§ WHAT IS REQUIRED
Take each line of the entries below that contains "Trust" and copy it.

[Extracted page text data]

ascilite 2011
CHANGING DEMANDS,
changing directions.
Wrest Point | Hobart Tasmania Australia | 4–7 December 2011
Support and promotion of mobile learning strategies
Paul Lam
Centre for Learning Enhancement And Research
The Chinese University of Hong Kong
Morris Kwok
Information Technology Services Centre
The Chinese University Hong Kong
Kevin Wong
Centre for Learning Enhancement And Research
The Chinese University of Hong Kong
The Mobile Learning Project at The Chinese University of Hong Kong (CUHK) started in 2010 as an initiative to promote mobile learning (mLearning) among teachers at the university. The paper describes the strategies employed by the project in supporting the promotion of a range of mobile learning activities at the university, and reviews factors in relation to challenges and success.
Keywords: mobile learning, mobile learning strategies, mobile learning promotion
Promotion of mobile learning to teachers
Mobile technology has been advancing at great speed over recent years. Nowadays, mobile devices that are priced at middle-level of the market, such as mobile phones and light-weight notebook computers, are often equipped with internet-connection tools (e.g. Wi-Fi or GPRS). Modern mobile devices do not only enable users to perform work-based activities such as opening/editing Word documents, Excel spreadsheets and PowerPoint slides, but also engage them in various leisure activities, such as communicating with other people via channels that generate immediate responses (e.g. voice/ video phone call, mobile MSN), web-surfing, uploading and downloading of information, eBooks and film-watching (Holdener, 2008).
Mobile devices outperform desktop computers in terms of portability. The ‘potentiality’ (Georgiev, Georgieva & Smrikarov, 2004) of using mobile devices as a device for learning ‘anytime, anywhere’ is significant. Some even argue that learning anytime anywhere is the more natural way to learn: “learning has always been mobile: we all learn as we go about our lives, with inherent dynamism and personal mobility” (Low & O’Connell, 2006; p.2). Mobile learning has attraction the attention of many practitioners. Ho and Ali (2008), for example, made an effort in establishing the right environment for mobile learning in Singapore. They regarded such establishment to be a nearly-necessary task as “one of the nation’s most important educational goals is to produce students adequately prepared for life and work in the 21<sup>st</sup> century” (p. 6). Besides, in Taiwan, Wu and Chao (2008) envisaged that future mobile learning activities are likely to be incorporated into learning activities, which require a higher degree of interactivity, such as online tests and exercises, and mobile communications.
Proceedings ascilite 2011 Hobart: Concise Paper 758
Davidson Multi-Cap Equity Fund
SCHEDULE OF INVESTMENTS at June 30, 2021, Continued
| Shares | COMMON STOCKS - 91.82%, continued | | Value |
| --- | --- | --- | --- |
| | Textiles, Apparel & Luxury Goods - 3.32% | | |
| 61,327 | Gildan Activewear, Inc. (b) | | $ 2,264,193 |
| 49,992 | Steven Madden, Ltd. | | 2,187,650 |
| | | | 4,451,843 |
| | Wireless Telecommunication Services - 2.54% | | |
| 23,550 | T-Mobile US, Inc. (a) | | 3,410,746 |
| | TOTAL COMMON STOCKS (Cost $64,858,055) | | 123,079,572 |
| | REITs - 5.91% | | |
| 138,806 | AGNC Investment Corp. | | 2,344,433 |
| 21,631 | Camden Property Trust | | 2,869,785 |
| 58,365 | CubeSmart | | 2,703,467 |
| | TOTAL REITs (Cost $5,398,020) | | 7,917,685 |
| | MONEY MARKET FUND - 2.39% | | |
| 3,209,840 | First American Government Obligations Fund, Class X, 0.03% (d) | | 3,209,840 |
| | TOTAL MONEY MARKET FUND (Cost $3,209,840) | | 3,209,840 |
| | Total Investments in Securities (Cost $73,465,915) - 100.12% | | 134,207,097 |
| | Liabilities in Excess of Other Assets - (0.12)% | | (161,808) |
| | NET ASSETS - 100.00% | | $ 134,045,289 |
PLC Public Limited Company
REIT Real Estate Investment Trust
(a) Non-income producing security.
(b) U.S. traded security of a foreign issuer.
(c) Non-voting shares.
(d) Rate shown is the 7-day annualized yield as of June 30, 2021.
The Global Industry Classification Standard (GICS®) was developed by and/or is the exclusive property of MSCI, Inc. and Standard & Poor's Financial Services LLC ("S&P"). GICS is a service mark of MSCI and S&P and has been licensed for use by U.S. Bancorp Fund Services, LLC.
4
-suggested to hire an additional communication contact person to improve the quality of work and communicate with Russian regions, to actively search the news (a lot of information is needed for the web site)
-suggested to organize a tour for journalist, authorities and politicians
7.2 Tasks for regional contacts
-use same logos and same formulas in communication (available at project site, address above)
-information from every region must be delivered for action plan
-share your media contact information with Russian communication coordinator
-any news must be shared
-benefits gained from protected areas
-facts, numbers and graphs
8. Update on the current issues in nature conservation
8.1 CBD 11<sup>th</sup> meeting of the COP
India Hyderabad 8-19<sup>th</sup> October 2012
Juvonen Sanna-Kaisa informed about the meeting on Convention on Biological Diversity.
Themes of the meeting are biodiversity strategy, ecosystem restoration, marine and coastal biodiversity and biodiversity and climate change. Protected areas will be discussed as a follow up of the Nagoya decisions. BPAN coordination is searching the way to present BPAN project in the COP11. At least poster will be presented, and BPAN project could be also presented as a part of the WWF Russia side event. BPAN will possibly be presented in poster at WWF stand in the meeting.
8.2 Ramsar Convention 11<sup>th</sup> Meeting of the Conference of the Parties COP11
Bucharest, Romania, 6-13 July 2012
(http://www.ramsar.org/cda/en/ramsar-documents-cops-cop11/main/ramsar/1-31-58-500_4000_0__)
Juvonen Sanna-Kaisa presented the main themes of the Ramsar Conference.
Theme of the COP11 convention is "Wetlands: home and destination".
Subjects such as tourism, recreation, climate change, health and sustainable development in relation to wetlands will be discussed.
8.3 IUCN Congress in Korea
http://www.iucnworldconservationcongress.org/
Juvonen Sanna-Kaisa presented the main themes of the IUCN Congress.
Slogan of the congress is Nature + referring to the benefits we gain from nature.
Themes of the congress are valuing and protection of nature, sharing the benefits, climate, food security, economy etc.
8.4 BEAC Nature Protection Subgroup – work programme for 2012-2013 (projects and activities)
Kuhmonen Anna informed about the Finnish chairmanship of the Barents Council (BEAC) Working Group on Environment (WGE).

§ ANSWER BOX
| 21,631 | Camden Property Trust | | 2,869,785 |
REIT Real Estate Investment Trust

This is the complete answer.